Companies Raise More Capital Prior to IPO
After hitting a record 140 IPOs in 2010, venture-backed companies in China were just three IPOs short of matching the number of offerings in the first half of last year. Companies that went public during the second quarter raised a median of $6.4 million and were founded a median of 2.8 years prior to their IPO.
Compared to the second quarter of 2010, it took companies 78% more capital to reach an exit but only slightly more time – the median tracked during the most recent quarter marked a negligible increase from the 2.7-year median a year ago.
The most active area for venture-backed IPOs was Industrial Goods and Materials, which recorded 20 IPOs raising $3.1 billion. Information Technology followed closely with 16 IPOs raising $2 billion.
Consumer Web Companies Raise Nearly $1 Billion
In the first half of 2011, the Consumer Services industry was the most popular investment area for venture capitalists. Sixty-nine deals for Consumer Services companies raised $1.7 billion in the first half of the year, a 57% increase in deal flow but a 16% decline in capital invested.

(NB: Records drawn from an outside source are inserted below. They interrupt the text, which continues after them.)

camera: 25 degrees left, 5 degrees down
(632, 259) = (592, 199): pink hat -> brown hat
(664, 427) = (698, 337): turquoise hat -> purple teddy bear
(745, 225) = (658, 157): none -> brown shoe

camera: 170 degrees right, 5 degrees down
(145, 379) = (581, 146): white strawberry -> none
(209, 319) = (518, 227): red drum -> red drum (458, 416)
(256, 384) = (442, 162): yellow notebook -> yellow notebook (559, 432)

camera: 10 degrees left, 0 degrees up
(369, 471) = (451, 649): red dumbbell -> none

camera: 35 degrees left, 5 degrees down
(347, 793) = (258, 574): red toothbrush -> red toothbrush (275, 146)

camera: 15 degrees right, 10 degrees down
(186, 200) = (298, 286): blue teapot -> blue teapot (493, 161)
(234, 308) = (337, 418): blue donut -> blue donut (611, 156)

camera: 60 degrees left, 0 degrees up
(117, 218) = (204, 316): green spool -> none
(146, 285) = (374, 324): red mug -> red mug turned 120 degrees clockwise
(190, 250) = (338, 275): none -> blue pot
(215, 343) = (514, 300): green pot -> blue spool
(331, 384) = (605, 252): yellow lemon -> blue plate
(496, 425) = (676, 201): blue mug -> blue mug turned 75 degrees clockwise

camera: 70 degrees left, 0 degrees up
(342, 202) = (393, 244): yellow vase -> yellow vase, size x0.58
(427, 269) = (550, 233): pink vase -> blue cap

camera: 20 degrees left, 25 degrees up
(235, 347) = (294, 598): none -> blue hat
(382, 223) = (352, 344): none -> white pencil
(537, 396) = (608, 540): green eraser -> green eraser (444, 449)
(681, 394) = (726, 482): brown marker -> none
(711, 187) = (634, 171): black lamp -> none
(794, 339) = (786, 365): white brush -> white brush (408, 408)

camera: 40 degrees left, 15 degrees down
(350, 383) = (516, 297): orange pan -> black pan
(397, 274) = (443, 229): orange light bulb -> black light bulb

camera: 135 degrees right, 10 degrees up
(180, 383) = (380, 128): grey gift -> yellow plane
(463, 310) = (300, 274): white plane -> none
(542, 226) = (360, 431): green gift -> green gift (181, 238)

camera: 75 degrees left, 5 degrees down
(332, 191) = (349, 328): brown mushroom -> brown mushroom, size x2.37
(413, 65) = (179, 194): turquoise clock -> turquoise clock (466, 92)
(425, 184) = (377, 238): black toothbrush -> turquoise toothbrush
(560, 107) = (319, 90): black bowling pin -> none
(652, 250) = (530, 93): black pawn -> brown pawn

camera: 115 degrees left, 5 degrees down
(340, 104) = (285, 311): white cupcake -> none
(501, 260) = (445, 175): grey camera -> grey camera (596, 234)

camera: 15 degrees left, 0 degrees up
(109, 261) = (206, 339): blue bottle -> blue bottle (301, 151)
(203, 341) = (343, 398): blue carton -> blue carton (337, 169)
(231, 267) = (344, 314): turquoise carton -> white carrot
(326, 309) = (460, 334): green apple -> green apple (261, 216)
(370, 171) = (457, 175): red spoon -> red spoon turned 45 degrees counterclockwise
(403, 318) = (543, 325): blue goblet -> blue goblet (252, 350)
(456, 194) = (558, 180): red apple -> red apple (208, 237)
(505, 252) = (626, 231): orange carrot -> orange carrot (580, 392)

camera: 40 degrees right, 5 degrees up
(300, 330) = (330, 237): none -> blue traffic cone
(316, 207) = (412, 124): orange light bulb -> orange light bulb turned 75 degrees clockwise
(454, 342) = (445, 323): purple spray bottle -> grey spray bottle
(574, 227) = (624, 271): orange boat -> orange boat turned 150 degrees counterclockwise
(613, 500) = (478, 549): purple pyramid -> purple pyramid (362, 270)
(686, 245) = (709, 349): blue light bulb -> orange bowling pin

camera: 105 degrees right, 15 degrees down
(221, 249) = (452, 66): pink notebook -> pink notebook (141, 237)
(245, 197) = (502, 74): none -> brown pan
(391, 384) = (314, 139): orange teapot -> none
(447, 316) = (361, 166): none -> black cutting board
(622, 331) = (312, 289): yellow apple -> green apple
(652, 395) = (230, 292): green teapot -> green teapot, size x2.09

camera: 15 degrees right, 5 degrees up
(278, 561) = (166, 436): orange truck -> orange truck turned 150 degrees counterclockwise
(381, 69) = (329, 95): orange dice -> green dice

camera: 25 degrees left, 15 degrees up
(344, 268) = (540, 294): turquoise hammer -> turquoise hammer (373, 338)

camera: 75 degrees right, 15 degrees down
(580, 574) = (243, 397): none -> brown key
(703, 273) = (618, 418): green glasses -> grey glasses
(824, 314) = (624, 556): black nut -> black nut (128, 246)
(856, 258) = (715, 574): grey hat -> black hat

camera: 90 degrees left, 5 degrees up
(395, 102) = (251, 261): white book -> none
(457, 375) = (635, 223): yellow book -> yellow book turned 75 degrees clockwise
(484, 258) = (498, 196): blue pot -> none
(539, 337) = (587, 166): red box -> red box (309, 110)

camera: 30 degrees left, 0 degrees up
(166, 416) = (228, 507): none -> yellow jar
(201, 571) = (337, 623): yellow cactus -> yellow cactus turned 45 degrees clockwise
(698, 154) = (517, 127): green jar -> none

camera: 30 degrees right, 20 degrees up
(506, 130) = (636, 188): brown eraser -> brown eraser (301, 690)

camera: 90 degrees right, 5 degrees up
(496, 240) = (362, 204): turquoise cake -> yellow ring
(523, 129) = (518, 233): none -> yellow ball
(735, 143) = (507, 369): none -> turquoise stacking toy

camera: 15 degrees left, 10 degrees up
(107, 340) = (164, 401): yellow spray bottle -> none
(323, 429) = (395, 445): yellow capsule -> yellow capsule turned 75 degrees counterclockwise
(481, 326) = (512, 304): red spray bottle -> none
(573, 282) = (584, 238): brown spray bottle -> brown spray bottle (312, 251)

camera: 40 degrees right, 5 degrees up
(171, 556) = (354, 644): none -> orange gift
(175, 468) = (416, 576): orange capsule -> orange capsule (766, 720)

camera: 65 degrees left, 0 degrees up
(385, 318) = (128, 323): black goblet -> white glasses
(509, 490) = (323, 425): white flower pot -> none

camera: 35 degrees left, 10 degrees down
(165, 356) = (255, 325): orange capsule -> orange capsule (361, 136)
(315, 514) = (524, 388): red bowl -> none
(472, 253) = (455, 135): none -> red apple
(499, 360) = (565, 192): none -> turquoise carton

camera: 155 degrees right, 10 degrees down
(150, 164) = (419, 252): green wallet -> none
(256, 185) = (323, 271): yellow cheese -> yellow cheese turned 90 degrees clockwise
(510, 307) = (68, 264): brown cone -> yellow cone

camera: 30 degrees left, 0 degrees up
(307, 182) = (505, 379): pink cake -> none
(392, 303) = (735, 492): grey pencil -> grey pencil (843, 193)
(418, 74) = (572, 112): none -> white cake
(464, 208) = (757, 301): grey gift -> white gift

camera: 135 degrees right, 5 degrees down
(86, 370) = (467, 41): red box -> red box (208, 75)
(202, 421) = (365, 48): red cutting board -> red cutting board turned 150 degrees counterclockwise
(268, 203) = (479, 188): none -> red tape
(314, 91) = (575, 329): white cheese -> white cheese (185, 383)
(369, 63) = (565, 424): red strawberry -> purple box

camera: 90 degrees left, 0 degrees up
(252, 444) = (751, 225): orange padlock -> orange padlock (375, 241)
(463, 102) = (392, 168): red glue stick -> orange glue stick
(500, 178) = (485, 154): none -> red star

Investment in the industry was driven by interest in the Web-heavy Consumer Information Services sector, which includes social media, entertainment and shopping companies. These companies raised $942 million through 44 deals during the first half of the year, more than triple the amount raised in the 23 deals the same period a year ago.
Software Sees Boost as Rest of IT Lags
The information technology (IT) industry recorded 25 deals collecting $533 million in the first half of the year, a 29% decline in deal activity. Software was a bright spot within the industry, with $429 million raised in 17 deals, more than triple the capital raised in the 12 deals completed the same period last year.
The Communications and Networking and Electronics and Computer Hardware sectors each had four deals completed.
Interest in Advertising Drives Enterprise Investment
Driven by increased interest in advertising and marketing companies, the Business and Financial Services industry recorded a 21% increase in deal activity, with 23 deals raising $334 million.
Within the industry, companies offering advertising and marketing technologies or services accounted for 13 deals at $279 million raised.
In other areas, the healthcare industry’s deal activity halved to eight deals collecting $205 million.
Industrial Goods and Materials also declined, with nine deals raising $155 million. Consumer Goods companies closed up by one deal over the prior year, with 10 deals raising $189 million.
Corporations Played Bigger Role in Funding VC-Backed Companies
While corporate investment into venture-backed companies lagged in 2009 and the first half of 2010, activity began to pick up in the fourth quarter of last year when five deals raised $38 million.
In the first half of 2011, corporations invested a record $584 million via six deals for venture-backed companies. More than half of this capital was invested in Qunar.com, a Beijing-based price comparison
search engine for travel, which raised $306 million from Baidu.com.